New York Injury News

EPA estimates $60 million to clean up GM toxic waste in NY

The EPA is involved with angry residents claim that they want the toxic waste removed and the dumping ground cleaned up.

Akwesasne, NY ( – In Akwesasne, where St. Regis Mohawk Tribe and residencies live together, General Motors (GM) and local aluminum industrial plants leaked poisonous chemicals called polychlorinated biphenyls (PCBs) into the land and water of the town, as announced by Detroit Free Press. The toxic chemical pollutant PCB has became ingrained in the terrain, and locals are noticing how it affects them and their environment.

GM’s site called Massena has been a major contributor to pollution in the Akwesasne area. This site, in particular, has been recognized by the Environmental Protection Agency (EPA) as a toxic dumping ground for the past 15 years.
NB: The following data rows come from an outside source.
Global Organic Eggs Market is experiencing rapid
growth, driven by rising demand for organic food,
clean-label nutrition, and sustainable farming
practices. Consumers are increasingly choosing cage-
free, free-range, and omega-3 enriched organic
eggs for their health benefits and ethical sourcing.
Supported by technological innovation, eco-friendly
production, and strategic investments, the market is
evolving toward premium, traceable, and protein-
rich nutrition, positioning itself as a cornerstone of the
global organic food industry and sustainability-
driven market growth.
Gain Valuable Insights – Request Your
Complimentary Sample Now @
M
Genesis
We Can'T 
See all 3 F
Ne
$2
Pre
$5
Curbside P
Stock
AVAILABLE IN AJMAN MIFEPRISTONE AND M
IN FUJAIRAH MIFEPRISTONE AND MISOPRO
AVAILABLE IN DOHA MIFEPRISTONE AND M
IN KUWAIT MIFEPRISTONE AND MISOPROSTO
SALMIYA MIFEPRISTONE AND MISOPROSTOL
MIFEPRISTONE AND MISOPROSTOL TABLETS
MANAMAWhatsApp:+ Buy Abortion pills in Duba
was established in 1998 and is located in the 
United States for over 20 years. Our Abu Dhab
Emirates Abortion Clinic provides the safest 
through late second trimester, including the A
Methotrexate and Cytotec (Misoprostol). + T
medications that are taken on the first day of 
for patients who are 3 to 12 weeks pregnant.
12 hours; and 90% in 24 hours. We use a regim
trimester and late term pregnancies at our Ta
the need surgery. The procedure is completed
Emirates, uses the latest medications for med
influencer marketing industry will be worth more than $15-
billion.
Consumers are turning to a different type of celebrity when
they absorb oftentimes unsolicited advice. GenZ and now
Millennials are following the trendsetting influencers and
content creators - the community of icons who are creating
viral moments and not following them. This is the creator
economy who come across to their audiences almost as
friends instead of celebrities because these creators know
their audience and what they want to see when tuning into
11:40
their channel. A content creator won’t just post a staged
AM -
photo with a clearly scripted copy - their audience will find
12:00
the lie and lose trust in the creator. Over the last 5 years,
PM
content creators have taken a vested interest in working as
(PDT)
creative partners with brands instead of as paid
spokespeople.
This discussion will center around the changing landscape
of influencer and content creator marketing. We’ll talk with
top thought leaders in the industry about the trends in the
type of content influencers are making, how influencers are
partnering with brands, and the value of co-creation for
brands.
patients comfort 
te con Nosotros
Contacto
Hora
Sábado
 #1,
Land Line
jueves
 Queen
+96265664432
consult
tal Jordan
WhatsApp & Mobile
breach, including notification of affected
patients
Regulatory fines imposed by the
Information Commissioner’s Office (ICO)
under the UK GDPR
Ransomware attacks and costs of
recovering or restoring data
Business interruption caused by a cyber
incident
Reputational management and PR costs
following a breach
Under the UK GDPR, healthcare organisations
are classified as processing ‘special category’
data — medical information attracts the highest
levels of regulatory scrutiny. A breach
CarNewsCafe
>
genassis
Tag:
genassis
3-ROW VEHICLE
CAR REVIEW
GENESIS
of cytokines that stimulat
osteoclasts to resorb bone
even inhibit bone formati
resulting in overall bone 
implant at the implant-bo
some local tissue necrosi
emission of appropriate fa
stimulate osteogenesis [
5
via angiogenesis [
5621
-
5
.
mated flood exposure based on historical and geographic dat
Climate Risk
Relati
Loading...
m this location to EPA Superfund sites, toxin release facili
The site has become an EPA clean-up project since it is one of the 100 of GM’s locations that have closed and after GM filed for bankruptcy.

A local businessman blames his hyperthyroid condition to PCB exposure.  The man stated that a hill located on his property is really just toxic waste buried in the ground. Fish in the local bodies of water have mutated due to the chemicals.

The factory was established in 1959 when only 11,500 residents occupied the town at the time. Today the Massena site has dumped thousands of tons of PCB- a residue of hydraulic oil, and millions of gallons of toxic waste that polluted the water and soil discarded here over the past 15 years, reported the EPA.

The Environmental department administrator stated that he was astonished that GM would be permitted to shirk its duty to clean up the toxicities they left behind. Angry residents wonder if that waste will ever be removed. The EPA’s 1984 program: EPA National Priorities list as a component of the Superfund was created to clean up spills and toxic chemical waste areas, or charge the company liable for the mess to finance a clean it up or do it themselves.

The Tribe has estimated that it will take $225 million to completely remove the mountains of waste so that the land may be usable again, but the EPA responded with $60 million for clean-up including GM’s 22 million. Local Authorities stated that $60 million would only remove the factories, leaving toxic waste in the surrounding premises.